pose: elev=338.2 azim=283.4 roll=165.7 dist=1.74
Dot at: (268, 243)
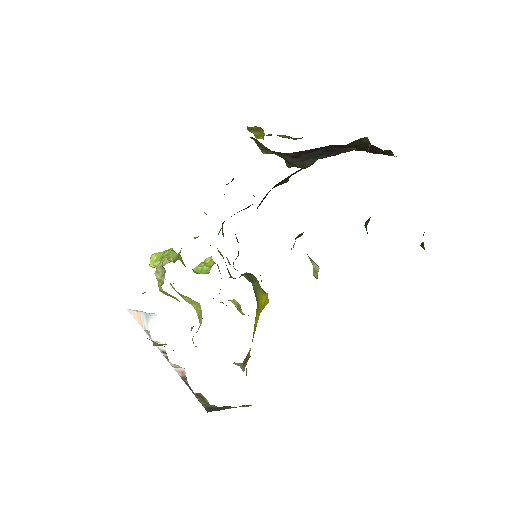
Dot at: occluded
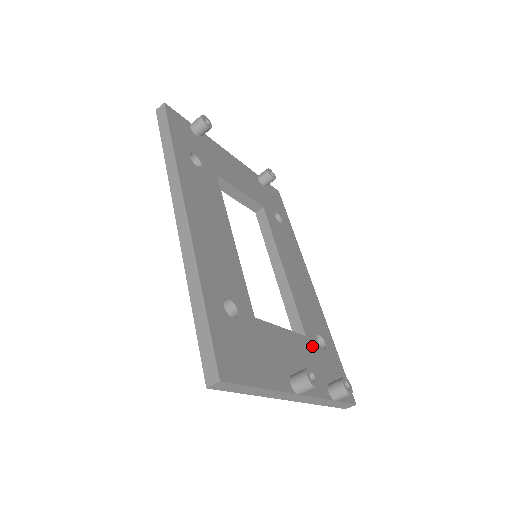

* * *

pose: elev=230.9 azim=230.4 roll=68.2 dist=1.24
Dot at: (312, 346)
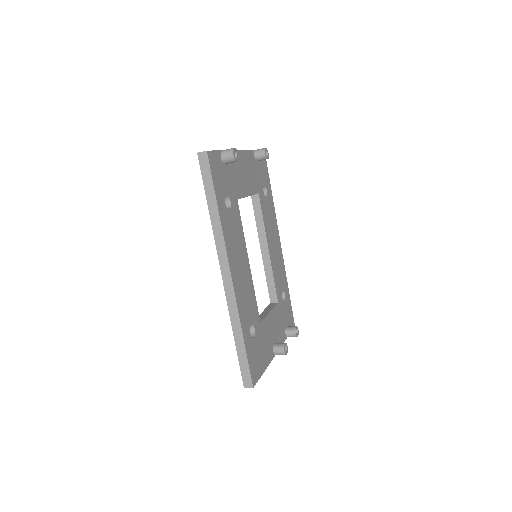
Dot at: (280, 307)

• Work required
Rewrite the data from the line with "pose: elev=230.9 azim=230.4" up to and including the line with "Dot at: (280, 307)", putting "tilt" in place of "roll" and keeping everything else the same. Leave the pictures out of your answer.

• Correct result
pose: elev=230.9 azim=230.4 tilt=68.2 dist=1.24
Dot at: (312, 346)
Dot at: (280, 307)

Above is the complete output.